PASSAGE PROVIDED ->
**********
About Multi-Pod
Multi-Pod enables provisioning a more fault-tolerant fabric comprised of multiple pods with isolated control plane protocols. Also, Multi-Pod provides more flexibility with regard to the full mesh cabling between leaf and spine switches. For example, if leaf switches are spread across different floors or different buildings, Multi-Pod enables provisioning multiple pods per floor or building and providing connectivity between pods through spine switches.
Multi-Pod uses MP-BGP EVPN as the control-plane communication protocol between the ACI spines in different pods.
In releases before Cisco APIC Release 5.2(3), OSPF is used in the underlay to peer between the physical spines and the IPN. Beginning with Cisco APIC Release 5.2(3), the underlay protocol can be OSPF or BGP (eBGP only) or a mixture, with some pods using OSPF and some using BGP.
**********
EXTRACTED ENTRIES ->
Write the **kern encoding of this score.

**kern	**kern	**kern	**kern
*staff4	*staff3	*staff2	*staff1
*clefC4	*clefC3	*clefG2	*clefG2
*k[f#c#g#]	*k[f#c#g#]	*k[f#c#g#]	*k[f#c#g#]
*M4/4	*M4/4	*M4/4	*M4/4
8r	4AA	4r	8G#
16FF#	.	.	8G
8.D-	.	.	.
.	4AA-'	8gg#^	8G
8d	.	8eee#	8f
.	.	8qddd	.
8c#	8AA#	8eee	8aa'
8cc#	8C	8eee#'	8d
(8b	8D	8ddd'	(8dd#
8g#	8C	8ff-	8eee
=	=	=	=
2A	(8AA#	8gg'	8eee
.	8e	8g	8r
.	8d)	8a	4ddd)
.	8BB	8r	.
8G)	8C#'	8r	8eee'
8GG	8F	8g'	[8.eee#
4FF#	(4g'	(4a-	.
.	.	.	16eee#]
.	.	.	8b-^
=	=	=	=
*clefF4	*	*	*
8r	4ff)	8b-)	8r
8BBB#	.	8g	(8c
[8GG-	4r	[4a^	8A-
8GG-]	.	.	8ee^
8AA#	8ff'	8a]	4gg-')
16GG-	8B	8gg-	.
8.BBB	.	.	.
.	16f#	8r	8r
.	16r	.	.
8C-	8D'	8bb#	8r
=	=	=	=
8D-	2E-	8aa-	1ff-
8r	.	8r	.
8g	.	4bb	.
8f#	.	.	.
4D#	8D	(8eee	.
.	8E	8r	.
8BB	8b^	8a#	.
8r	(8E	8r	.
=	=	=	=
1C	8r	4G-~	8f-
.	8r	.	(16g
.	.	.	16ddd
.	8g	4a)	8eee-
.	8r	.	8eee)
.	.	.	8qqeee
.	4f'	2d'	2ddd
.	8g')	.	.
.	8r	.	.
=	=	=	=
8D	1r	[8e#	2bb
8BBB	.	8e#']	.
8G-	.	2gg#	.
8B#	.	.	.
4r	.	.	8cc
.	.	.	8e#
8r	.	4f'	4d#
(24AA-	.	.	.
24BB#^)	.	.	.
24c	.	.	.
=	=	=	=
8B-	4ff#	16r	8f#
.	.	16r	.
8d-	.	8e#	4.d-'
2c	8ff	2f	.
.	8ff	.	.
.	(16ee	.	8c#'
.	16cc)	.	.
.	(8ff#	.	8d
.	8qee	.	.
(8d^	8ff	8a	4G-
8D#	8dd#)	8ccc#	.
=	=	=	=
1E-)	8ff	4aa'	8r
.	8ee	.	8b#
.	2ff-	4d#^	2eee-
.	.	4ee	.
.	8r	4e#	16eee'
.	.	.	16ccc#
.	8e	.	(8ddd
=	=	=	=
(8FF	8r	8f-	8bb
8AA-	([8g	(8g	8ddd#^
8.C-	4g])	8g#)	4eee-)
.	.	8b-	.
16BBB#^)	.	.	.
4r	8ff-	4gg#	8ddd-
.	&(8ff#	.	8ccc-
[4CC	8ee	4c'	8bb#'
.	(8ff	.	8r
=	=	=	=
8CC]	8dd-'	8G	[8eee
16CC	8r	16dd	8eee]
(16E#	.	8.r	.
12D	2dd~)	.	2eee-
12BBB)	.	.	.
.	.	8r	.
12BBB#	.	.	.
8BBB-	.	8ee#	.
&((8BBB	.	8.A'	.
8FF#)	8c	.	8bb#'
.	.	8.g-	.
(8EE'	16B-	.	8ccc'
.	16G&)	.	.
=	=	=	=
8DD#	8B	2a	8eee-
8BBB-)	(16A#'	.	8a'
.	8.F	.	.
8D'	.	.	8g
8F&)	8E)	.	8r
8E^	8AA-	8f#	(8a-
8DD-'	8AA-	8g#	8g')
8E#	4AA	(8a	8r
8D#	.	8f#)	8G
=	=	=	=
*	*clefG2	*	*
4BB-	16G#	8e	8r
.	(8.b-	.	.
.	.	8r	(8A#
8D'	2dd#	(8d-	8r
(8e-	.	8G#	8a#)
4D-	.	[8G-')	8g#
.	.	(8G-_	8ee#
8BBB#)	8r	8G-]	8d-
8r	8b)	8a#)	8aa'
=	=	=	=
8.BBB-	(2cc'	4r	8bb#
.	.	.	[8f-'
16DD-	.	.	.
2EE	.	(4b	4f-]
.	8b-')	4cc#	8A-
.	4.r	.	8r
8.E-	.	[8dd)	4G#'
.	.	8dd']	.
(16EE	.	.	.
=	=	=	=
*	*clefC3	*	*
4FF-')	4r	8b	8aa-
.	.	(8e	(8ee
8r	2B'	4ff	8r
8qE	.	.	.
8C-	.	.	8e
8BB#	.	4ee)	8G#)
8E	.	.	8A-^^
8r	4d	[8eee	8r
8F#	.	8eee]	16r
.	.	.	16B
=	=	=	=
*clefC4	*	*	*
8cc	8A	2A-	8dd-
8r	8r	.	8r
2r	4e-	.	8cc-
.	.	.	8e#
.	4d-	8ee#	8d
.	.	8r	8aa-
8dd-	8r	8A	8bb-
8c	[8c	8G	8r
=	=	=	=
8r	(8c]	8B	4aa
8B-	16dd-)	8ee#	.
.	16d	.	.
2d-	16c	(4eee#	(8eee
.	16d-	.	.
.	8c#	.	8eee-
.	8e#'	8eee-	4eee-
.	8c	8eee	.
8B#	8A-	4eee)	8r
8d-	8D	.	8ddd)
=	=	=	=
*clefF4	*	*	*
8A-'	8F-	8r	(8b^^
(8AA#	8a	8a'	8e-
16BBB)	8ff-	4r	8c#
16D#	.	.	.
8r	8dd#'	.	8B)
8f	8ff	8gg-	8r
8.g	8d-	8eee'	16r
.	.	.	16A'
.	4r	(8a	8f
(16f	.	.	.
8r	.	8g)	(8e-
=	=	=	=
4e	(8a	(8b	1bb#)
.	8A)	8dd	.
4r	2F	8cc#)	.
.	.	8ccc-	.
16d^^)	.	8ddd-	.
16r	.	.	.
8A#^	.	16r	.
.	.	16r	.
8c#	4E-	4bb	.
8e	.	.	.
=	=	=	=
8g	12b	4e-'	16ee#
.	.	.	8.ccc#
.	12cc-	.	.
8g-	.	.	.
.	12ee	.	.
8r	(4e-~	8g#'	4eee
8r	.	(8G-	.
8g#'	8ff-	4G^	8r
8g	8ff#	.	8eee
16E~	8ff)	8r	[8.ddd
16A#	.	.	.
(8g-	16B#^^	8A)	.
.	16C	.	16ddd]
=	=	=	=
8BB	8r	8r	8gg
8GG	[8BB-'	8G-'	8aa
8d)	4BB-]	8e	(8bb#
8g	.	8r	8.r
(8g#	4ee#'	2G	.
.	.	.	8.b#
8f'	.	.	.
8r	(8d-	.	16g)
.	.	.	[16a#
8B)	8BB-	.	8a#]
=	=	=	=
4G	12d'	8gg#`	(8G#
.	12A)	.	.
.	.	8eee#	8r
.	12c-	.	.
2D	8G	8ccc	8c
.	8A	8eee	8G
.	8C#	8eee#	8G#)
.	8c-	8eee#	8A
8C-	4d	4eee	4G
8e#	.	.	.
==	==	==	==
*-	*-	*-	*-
**********
SET PROBLEM 1 ->
Decide whether each statement agrees with the Multi-Pod passage, answering yes or no and quoting the words of the passage that settle it. (a) Multi-Pod relies on MP-BGP EVPN for control-plane communication between ACI spines in different pods. (b) Before Cisco APIC Release 5.2(3), BGP was the underlay protocol between the physical spines and the IPN. (c) Beginning with Cisco APIC Release 5.2(3), some pods can use OSPF in the underlay while others use BGP.
SET PROBLEM 2 ->
Filter the records down to every line that contains the string "kern", copying each such line. Case counts.
The Multi-Pod passage and the records were taken from unrelated sources.

SOLUTION 1 ->
(a) Yes: "Multi-Pod uses MP-BGP EVPN as the control-plane communication protocol between the ACI spines in different pods."
(b) No: "In releases before Cisco APIC Release 5.2(3), OSPF is used in the underlay to peer between the physical spines and the IPN."
(c) Yes: "or a mixture, with some pods using OSPF and some using BGP."

SOLUTION 2 ->
Write the **kern encoding of this score.
**kern	**kern	**kern	**kern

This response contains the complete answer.